What is required: Locate the line that contains "Trafik, drift og sporarbejde" in the data that follows. Copy it and every subsequent line to the end, exactly, excluding pictures.

(Collected data)
════════════════
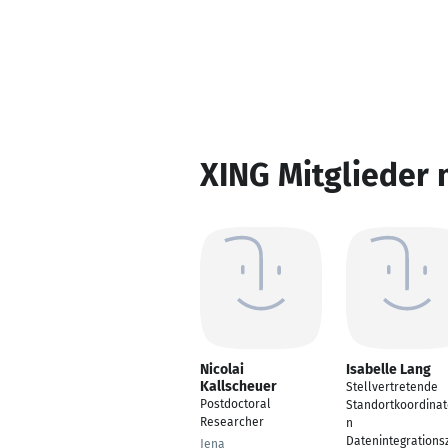
XING Mitglieder 
Nicolai
Isabelle Lang
Kallscheuer
Stellvertretende
Postdoctoral
Standortkoordinat
Researcher
n
Datenintegrations
Jena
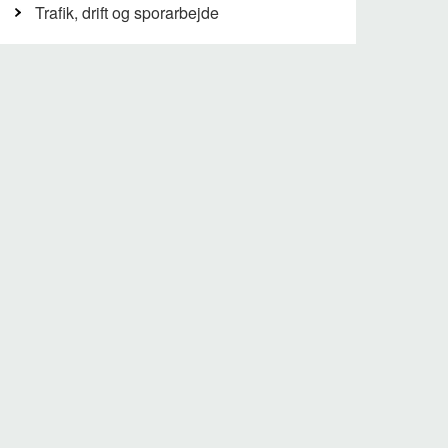
Trafik, drift og sporarbejde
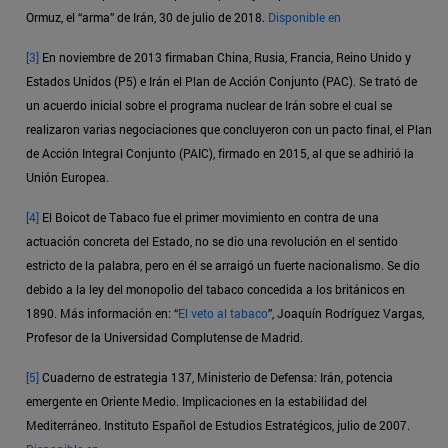
Ormuz, el “arma” de Irán, 30 de julio de 2018.
Disponible en
[3]
En noviembre de 2013 firmaban China, Rusia, Francia, Reino Unido y
Estados Unidos (P5) e Irán el Plan de Acción Conjunto (PAC). Se trató de
un acuerdo inicial sobre el programa nuclear de Irán sobre el cual se
realizaron varias negociaciones que concluyeron con un pacto final, el Plan
de Acción Integral Conjunto (PAIC), firmado en 2015, al que se adhirió la
Unión Europea.
[4]
El Boicot de Tabaco fue el primer movimiento en contra de una
actuación concreta del Estado, no se dio una revolución en el sentido
estricto de la palabra, pero en él se arraigó un fuerte nacionalismo. Se dio
debido a la ley del monopolio del tabaco concedida a los británicos en
1890. Más información en: “
El veto al tabaco
”, Joaquín Rodríguez Vargas,
Profesor de la Universidad Complutense de Madrid.
[5]
Cuaderno de estrategia 137, Ministerio de Defensa: Irán, potencia
emergente en Oriente Medio. Implicaciones en la estabilidad del
Mediterráneo. Instituto Español de Estudios Estratégicos, julio de 2007.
════════════════
Solution to the problem:
Trafik, drift og sporarbejde
Ormuz, el “arma” de Irán, 30 de julio de 2018.
Disponible en
[3]
En noviembre de 2013 firmaban China, Rusia, Francia, Reino Unido y
Estados Unidos (P5) e Irán el Plan de Acción Conjunto (PAC). Se trató de
un acuerdo inicial sobre el programa nuclear de Irán sobre el cual se
realizaron varias negociaciones que concluyeron con un pacto final, el Plan
de Acción Integral Conjunto (PAIC), firmado en 2015, al que se adhirió la
Unión Europea.
[4]
El Boicot de Tabaco fue el primer movimiento en contra de una
actuación concreta del Estado, no se dio una revolución en el sentido
estricto de la palabra, pero en él se arraigó un fuerte nacionalismo. Se dio
debido a la ley del monopolio del tabaco concedida a los británicos en
1890. Más información en: “
El veto al tabaco
”, Joaquín Rodríguez Vargas,
Profesor de la Universidad Complutense de Madrid.
[5]
Cuaderno de estrategia 137, Ministerio de Defensa: Irán, potencia
emergente en Oriente Medio. Implicaciones en la estabilidad del
Mediterráneo. Instituto Español de Estudios Estratégicos, julio de 2007.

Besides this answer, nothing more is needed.